**TAREAS DEL EJERCICIO**
**a)** Según el texto sobre Annie Girardot, ¿en qué fecha perdió Francia a la actriz?
**b)** Reproduce del texto sobre Annie Girardot el fragmento que va desde "Francia perdió el" hasta "de su tiempo.".

**TEXTO PROPORCIONADO**
------------------------

Francia perdió el 28 de febrero de 2011 a una actriz monumental, una gran figura del cine y del teatro, Annie Girardot, cuya fulgurante y contrastada carrera, hecha de altos y bajos, le llevó a rodar más de cien filmes con algunos de los más grandes directores y actores de su tiempo.
Marcel Carné en la película Le Pays d'où je viens (1956); Luchino Visconti en Rocco y sus hermanos (1960); y Roger Vacin en El vicio y la virtud (1962) fueron algunos de los primeros cineastas con los que trabajó la actriz. Franco Rosi, Mario Monicelli, Marco Ferreri, Michel Audiard, Rémo Forlani, André Cayatte, Claude Makovski, José Giovanni y Jean-Louis Bertucelli figuran en la larga lista de directores con los que trabajó la protagonista de Morir de amor (1971).
Muchos repitieron gustosos la experiencia, como Visconti, con quien volvió a encontrarse en 1966, en Las brujas; Marcel Carné en Tres habitaciones en Manhattan (1965); o Michel Audiard, quien la dirigió en Elle boit pas, elle fume pas, elle drague pas mais elle cause (1970) y en Elle cause plus, elle flingue (1972), dos enormes éxitos. Si los directores de la Nouvelle Vague no se entusiasmaron con su manera de trabajar, Girardot encontró en Claude Lelouche a uno de sus más fieles realizadores, que en 1967 la colocó junto a Yves Montand en Vivir para vivir.

------------------------

**CONJUNTO DE DATOS**
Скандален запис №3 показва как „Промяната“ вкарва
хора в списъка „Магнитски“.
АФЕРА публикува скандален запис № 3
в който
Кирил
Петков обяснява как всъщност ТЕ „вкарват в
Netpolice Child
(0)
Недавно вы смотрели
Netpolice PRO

------------------------

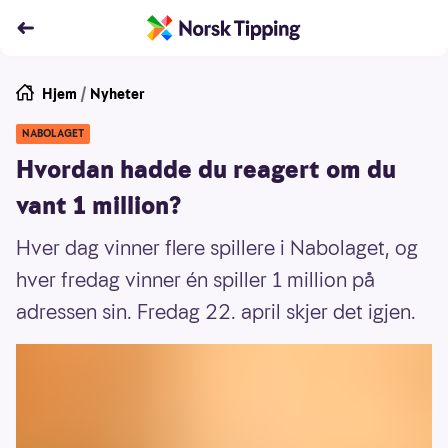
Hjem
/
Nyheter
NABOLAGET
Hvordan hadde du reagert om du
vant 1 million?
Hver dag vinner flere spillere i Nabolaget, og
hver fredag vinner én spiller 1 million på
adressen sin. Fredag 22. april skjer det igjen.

------------------------

**RESPUESTAS POR TAREA**
**a)** El 28 de febrero de 2011.

**b)**
Francia perdió el 28 de febrero de 2011 a una actriz monumental, una gran figura del cine y del teatro, Annie Girardot, cuya fulgurante y contrastada carrera, hecha de altos y bajos, le llevó a rodar más de cien filmes con algunos de los más grandes directores y actores de su tiempo.